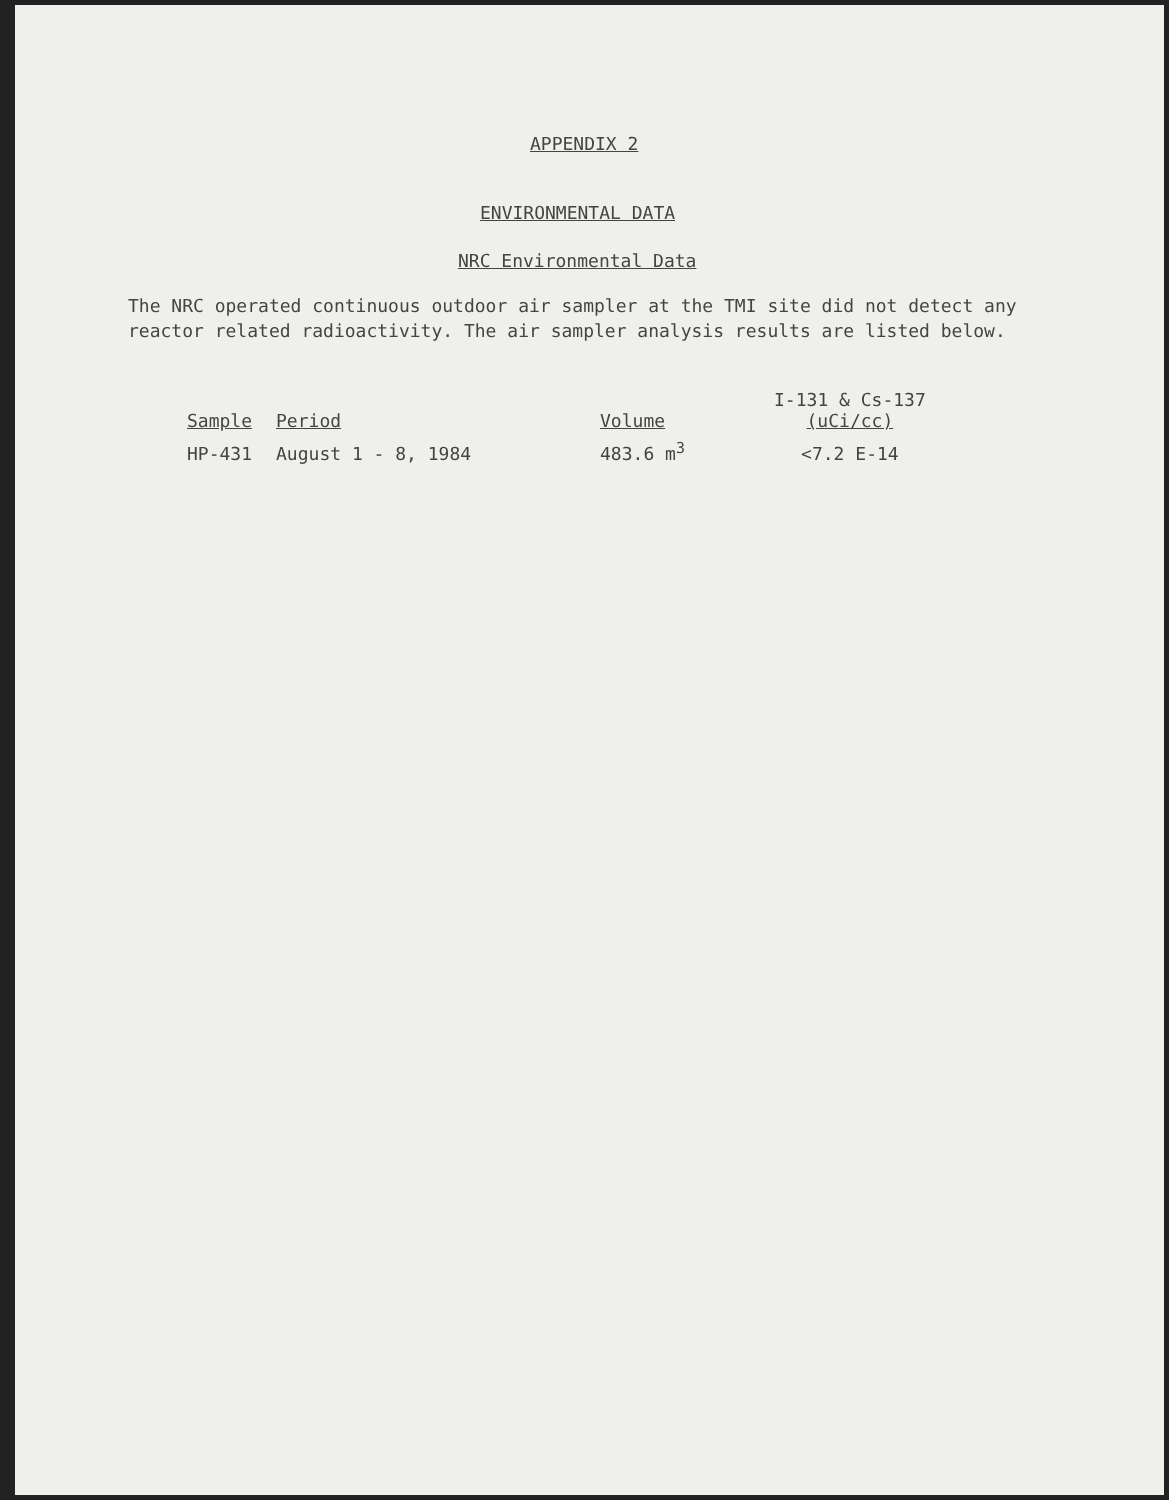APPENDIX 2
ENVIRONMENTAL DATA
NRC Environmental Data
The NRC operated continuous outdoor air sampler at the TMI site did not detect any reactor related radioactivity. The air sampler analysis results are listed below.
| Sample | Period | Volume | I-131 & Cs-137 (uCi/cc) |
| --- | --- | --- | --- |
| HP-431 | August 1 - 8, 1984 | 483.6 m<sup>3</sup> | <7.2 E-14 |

════

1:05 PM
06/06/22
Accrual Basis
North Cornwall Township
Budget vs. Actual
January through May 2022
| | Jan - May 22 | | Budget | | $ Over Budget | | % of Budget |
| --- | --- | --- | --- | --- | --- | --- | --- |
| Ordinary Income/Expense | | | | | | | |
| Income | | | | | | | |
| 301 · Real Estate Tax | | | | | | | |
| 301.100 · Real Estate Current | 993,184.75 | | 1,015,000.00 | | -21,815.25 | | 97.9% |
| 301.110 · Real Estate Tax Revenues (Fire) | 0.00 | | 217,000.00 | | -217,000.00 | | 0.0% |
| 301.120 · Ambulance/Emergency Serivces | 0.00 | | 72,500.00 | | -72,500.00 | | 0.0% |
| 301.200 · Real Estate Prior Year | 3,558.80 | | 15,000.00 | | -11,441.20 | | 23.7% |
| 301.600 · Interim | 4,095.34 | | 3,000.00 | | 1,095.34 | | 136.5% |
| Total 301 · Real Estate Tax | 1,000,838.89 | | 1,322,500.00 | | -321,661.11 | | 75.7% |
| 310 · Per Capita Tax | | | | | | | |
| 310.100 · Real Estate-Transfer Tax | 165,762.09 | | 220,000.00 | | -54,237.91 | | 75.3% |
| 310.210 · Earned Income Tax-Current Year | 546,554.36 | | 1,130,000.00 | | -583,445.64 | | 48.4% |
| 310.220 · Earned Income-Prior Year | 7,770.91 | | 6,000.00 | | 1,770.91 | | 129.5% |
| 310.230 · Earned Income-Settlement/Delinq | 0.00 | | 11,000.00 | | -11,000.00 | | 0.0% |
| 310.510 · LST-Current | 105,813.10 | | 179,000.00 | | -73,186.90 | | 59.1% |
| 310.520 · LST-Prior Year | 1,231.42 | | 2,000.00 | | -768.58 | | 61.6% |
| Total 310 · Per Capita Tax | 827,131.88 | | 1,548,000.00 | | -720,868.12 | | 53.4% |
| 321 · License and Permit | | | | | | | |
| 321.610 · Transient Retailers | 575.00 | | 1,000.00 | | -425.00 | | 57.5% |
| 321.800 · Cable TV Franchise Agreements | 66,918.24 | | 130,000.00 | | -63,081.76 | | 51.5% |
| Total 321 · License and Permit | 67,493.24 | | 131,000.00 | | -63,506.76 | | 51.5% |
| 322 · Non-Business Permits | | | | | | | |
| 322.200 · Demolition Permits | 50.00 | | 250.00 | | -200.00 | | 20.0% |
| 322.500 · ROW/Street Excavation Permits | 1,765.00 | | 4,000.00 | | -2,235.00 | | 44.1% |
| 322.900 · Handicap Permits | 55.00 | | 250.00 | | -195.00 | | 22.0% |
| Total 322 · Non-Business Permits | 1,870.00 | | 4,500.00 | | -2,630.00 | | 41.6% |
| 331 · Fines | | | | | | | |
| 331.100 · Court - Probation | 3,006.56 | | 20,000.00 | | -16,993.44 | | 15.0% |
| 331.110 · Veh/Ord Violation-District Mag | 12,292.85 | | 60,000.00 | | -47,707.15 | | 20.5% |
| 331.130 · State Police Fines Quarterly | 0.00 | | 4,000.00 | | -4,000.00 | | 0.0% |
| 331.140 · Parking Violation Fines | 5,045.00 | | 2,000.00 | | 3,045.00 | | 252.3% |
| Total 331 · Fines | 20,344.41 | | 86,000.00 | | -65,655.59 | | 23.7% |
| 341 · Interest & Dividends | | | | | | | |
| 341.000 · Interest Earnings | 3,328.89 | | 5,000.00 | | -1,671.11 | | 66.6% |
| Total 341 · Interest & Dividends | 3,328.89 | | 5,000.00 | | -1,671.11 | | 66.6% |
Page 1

════

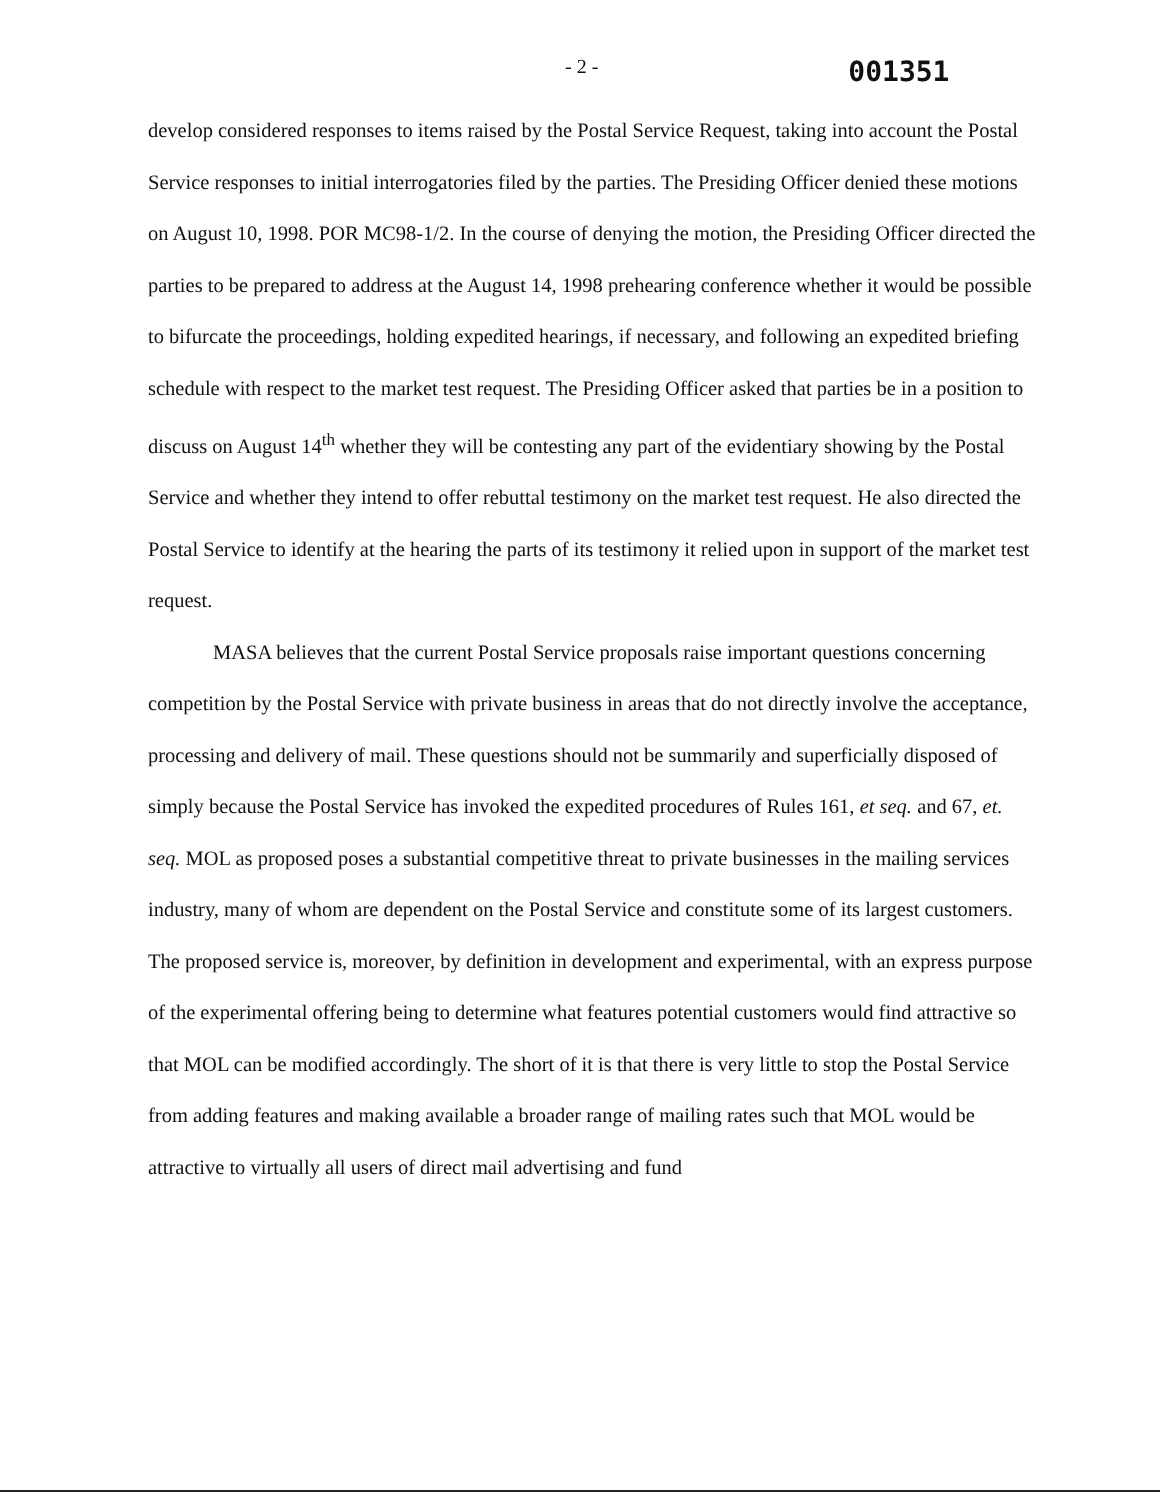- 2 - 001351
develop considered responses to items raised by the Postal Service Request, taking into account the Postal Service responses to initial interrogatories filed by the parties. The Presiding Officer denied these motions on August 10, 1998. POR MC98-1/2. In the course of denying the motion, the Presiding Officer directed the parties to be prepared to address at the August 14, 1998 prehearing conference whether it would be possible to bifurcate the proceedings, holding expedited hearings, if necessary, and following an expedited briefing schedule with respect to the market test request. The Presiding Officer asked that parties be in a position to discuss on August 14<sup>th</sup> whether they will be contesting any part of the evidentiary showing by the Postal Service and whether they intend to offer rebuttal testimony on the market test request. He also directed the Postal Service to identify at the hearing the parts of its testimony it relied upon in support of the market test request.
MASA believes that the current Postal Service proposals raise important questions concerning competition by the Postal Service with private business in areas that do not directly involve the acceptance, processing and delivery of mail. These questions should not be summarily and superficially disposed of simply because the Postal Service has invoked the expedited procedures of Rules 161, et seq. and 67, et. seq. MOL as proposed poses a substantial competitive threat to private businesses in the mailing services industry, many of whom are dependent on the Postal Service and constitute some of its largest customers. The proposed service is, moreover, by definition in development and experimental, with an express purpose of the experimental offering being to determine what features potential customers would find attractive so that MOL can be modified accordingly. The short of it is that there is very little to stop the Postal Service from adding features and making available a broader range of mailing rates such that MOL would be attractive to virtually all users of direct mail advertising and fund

════

WHAT YOU HAVE TO DO —
Return only the lines between the one holding "Income | | |" and the one holding "-583,445.64 | | 48.4% |", inclusive, exactly as they appear above.

ANSWER AREA —
| Income | | | | | | | |
| 301 · Real Estate Tax | | | | | | | |
| 301.100 · Real Estate Current | 993,184.75 | | 1,015,000.00 | | -21,815.25 | | 97.9% |
| 301.110 · Real Estate Tax Revenues (Fire) | 0.00 | | 217,000.00 | | -217,000.00 | | 0.0% |
| 301.120 · Ambulance/Emergency Serivces | 0.00 | | 72,500.00 | | -72,500.00 | | 0.0% |
| 301.200 · Real Estate Prior Year | 3,558.80 | | 15,000.00 | | -11,441.20 | | 23.7% |
| 301.600 · Interim | 4,095.34 | | 3,000.00 | | 1,095.34 | | 136.5% |
| Total 301 · Real Estate Tax | 1,000,838.89 | | 1,322,500.00 | | -321,661.11 | | 75.7% |
| 310 · Per Capita Tax | | | | | | | |
| 310.100 · Real Estate-Transfer Tax | 165,762.09 | | 220,000.00 | | -54,237.91 | | 75.3% |
| 310.210 · Earned Income Tax-Current Year | 546,554.36 | | 1,130,000.00 | | -583,445.64 | | 48.4% |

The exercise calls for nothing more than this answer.